Etkinlik listesi
**1)** Seçilmiş pasaja göre iki dünya savaşı sürecinde bilim kurgunun yerini ne aldı?
**2)** Seçilmiş pasajdaki şu cümleyi İngilizceye çevirin: Sözün özü distopya, devrimler çağında çıkan "ütopya"ların zıddı olarak iki dünya savaşının yıkımında ortaya çıkmıştı.
**3)** Seçilmiş pasajda distopyanın "anti - ütopya" diye nitelendirilmesinin gerekçesini bir ila üç cümleyle açıklayın.

Seçilmiş pasaj
Bilim kurgu, bilimin geliştiği zamanlarda insanlara umut veren modern dönemlerin başlangıcında heyecan verici ve edebi bir yapı olarak gelişti. Daha sonra dünyamız iki dünya savaşıyla sallandı yuvarlandı. Bu süreçte bilim kurgunun yerini distopya aldı. Bu ütopya'nın anti teziydi. Her ikisi de  Yunanca'dan gelen bu iki kavramdan "distopya" galiba "kötü bir yer" anlamına geliyor. Yani anti - ütopya. Güzel bir geleceği tanımlayan Ütopya ise Fransız Devrimi sonrasında yani devrimci bir bakışı içerir. Şimdi bir çok insan bunu masal dünyası ya da "olmayacak duaya amin" gibi algılayabilir ancak, "Savaşsız, sömürüsüz bir dünya" ideali olmamıştır ama ona kimse masal diyemez. Sözün özü distopya, devrimler çağında çıkan "ütopya"ların zıddı olarak iki dünya savaşının yıkımında ortaya çıkmıştı.

Alıntı veriler

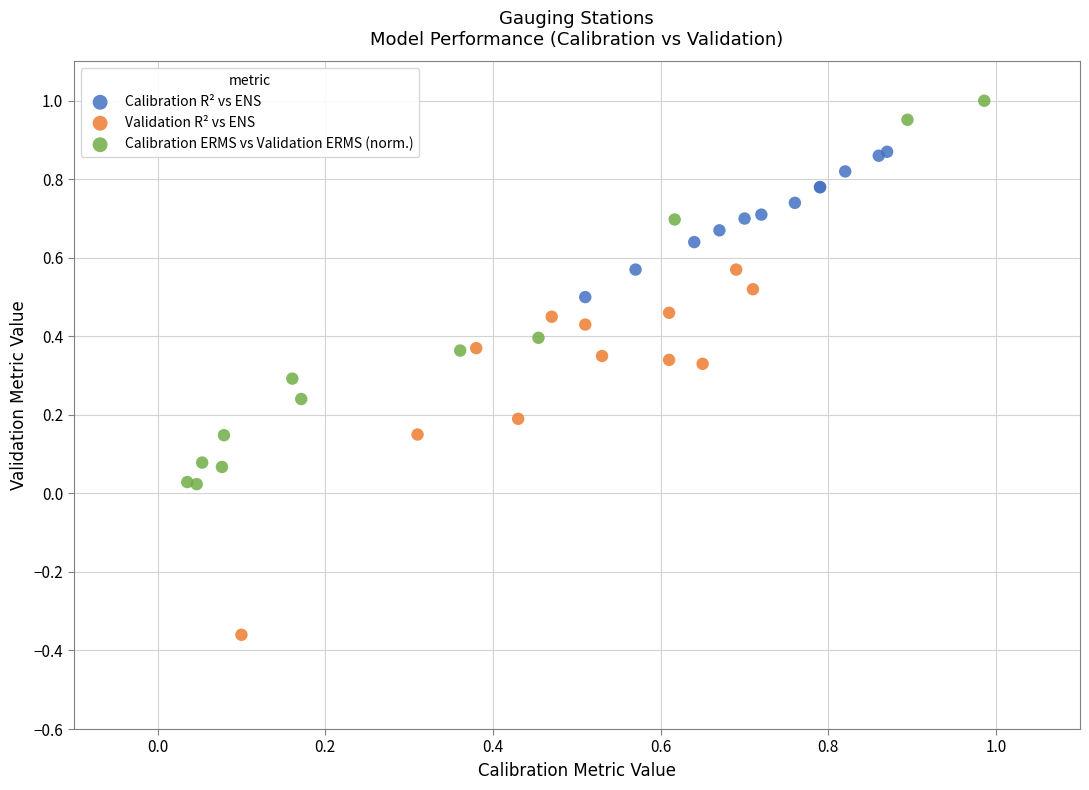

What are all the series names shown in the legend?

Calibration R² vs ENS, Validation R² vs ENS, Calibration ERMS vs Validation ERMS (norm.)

---

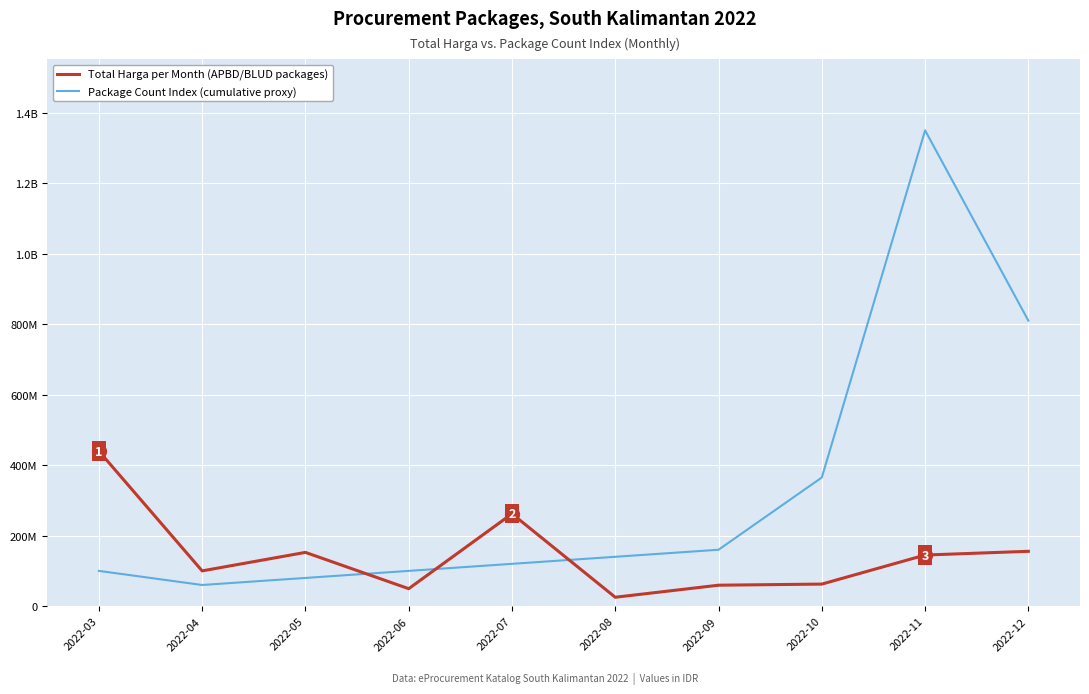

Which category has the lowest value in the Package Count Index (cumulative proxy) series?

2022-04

* * *

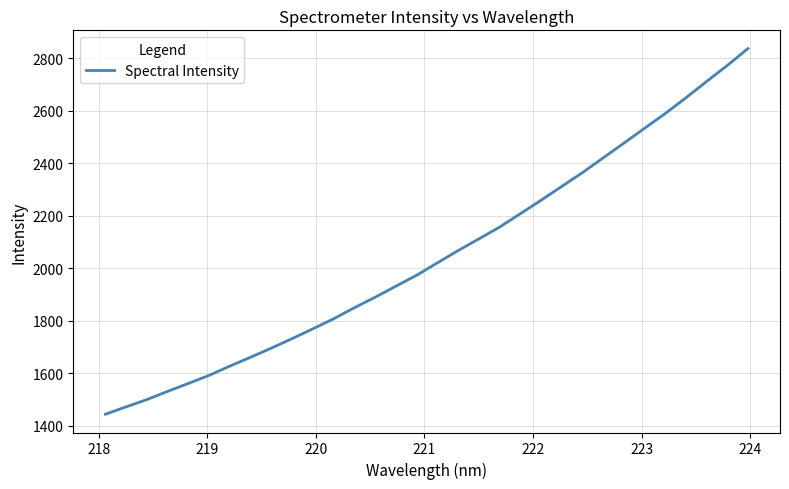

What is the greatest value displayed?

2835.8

Görevlere göre yanıtlar
**1)** Bilim kurgunun yerini distopya aldı.

**2)** In short, dystopia had emerged amid the destruction of the two world wars as the opposite of the "utopias" that appeared in the age of revolutions.

**3)** Distopya ütopyanın anti tezidir. Ütopya güzel bir geleceği tanımlar. Distopya ise galiba "kötü bir yer" anlamına gelir ve ütopyaların zıddı olarak ortaya çıkmıştır.